Presiden Joko Widodo, berjalan bersama Ketua Dewan Pembina Partai Gerindra, Prabowo Subianto (kiri), usai pertemuan tertutup di Istana Kepresidenan Bogor, Jabar, 29 Januari 2015. Jokowi dan Prabowo, bertemu dalam rangka silahturahim dan membicarakan masalah terkini bangsa. ANTARA/Widodo S. Jusuf
TEMPO.CO,Jakarta - Pengamat politik dari Center for Strategic and International Studies, J. Kristiadi, mengatakan ada beberapa alternatif bagi Presiden Joko Widodo untuk menghindari intervensi Partai Demokrasi Indonesia Perjuangan yang berlebihan. Di antaranya Jokowi masuk ke Koalisi Merah Putih (KMP) atau membentuk partai baru.

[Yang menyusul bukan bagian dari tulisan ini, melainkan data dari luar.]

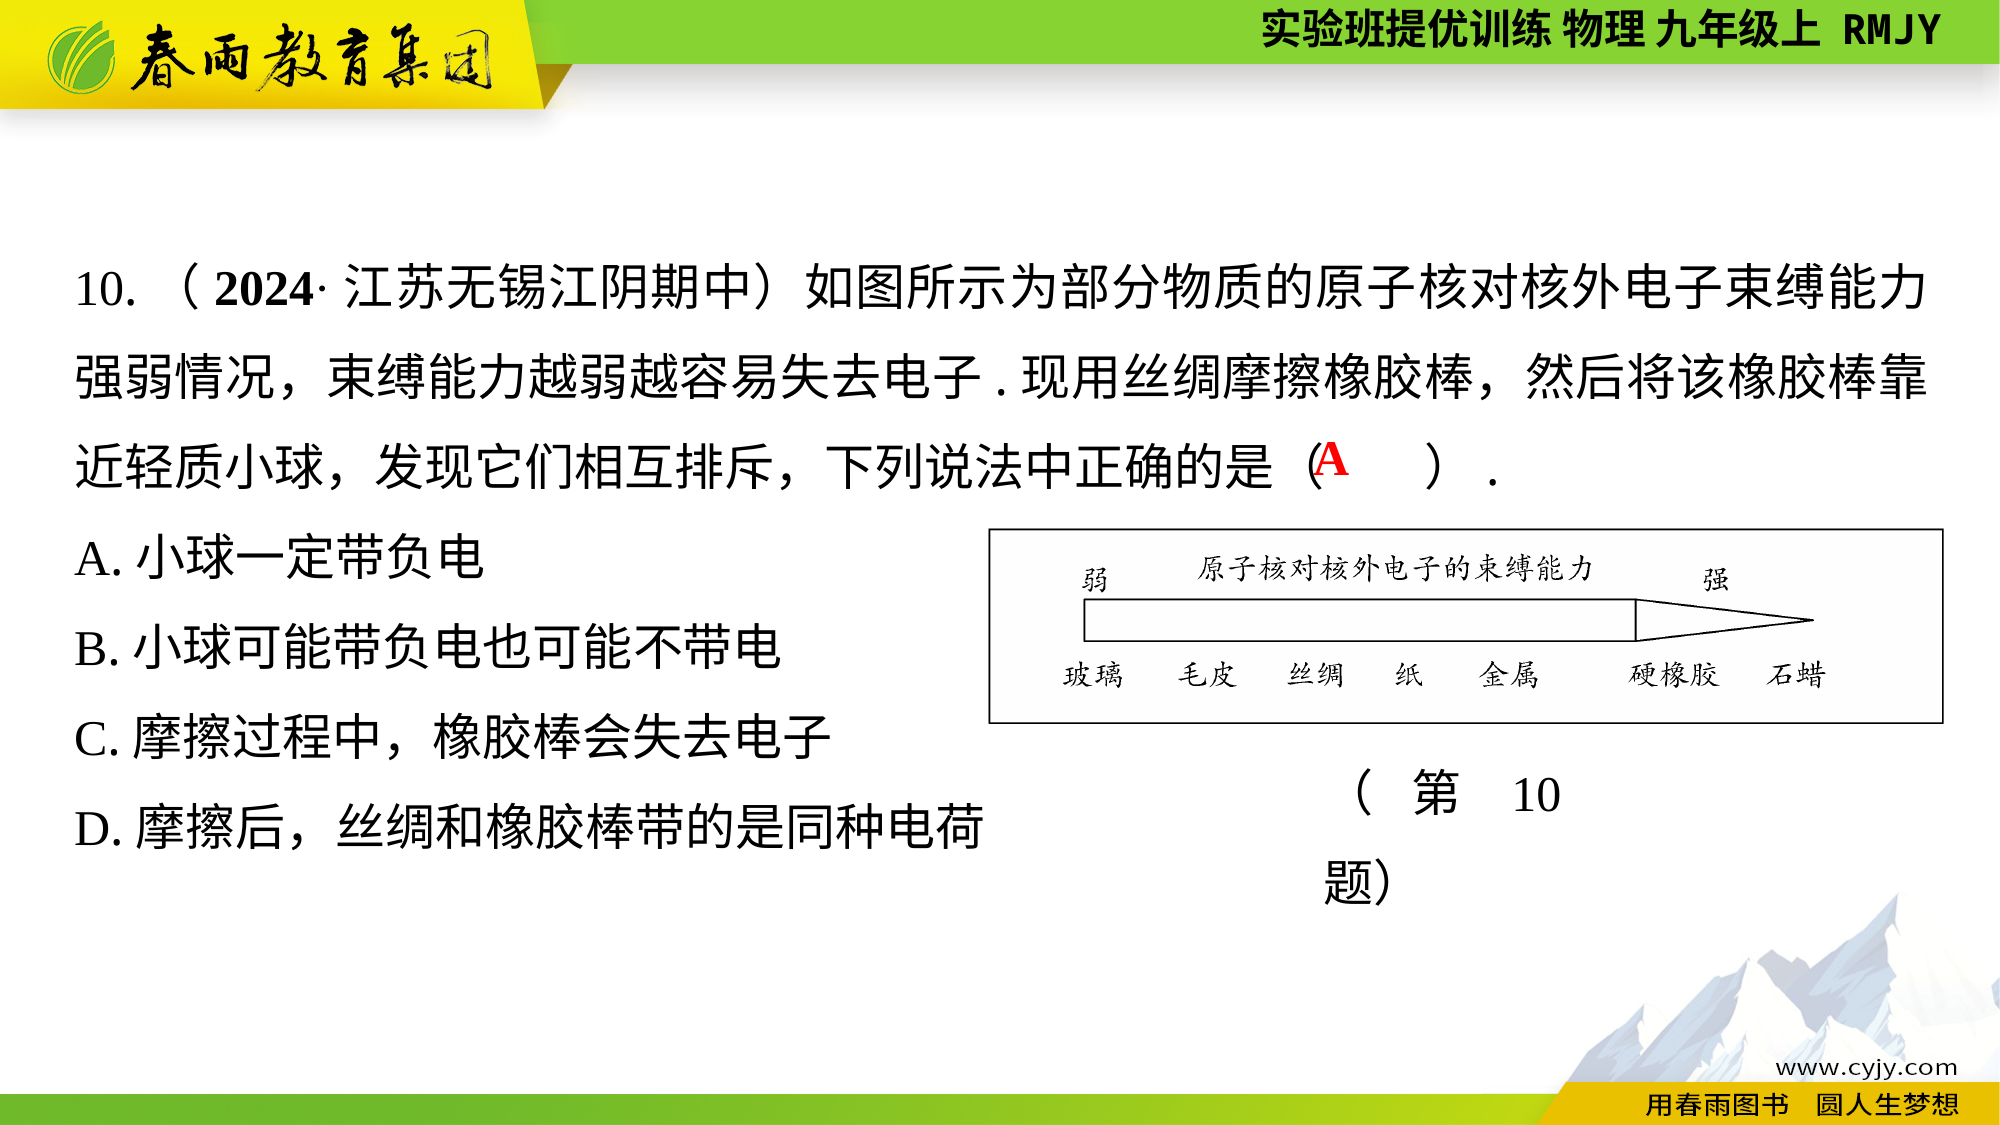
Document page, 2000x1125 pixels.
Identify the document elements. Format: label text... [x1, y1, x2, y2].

text_box A [1298, 418, 1364, 494]
text_box （第10题） [1308, 733, 1589, 829]
list 10.（2024·江苏无锡江阴期中）如图所示为部分物质的原子核对核外电子束缚能力强弱情况，束缚能力越弱越容易失去电子.现用丝绸摩擦橡胶棒，然后将该橡胶棒靠近轻质小球，发现它们相互排斥，下列说法中正确的是（ ）. A.小球一定带负电 B.小球可能带负电也可能不带电 C.摩擦过程中，橡胶棒会失去电子 D.摩擦后，丝绸和橡胶棒带的是同种电荷 [59, 218, 1944, 858]
picture [0, 0, 2000, 1125]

"Kalau masuk ke KMP, untuk jangka pendek. Partai baru untuk jangka panjang," kata Kristiadi ketika dihubungi, Rabu, 4 Februari 2015.

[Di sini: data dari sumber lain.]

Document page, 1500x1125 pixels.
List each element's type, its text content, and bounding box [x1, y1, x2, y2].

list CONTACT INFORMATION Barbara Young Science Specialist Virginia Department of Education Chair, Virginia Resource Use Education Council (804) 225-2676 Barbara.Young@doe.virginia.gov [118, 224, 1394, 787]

Kristiadi mengingatkan Jokowi bahwa masuk ke Koalisi Merah Putih berisiko. Sebab, koalisi pendukung Prabowo Subianto itu sempat menjadi lawan politik Jokowi yang juga ingin berkuasa dalam pemerintahan.

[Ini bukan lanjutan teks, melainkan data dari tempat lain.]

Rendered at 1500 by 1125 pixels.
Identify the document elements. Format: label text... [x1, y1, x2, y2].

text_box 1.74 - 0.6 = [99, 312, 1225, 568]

"Jangan seperti keluar mulut buaya, masuk mulut singa. Yang kita dorong pelaksanaan program Nawa Cita-nya," ujar Kristiadi.
Sedangkan jika membentuk partai baru, menurut Kristiadi, Jokowi tidak bisa memanfaatkannya sebagai solusi atas masalah saat ini. Alasannya, proses pembentukan partai sangat panjang. Tapi, paling tidak, partai tersebut bisa mendukung Jokowi pada Pemilihan Umum 2019.
Kristiadi juga memberi saran kepada PDI Perjuangan supaya tidak terus merongrong Jokowi. Sebab, rongrongan itu dapat berdampak buruk bagi citra partai banteng. "Kalau ribut terus, Jokowi dinilai gagal. Mana bisa PDIP menang di pemilu selanjutnya?"
Saran Kristiadi berkaitan dengan intervensi PDI Perjuangan dalam pencalonan Komisaris Jenderal Budi Gunawan sebagai Kepala Kepolisian RI. Budi sudah menjadi tersangka kasus dugaan korupsi dan gratifikasi. Hingga kini, PDI Perjuangan ditengarai masih mendesak Jokowi agar segera melantik Budi.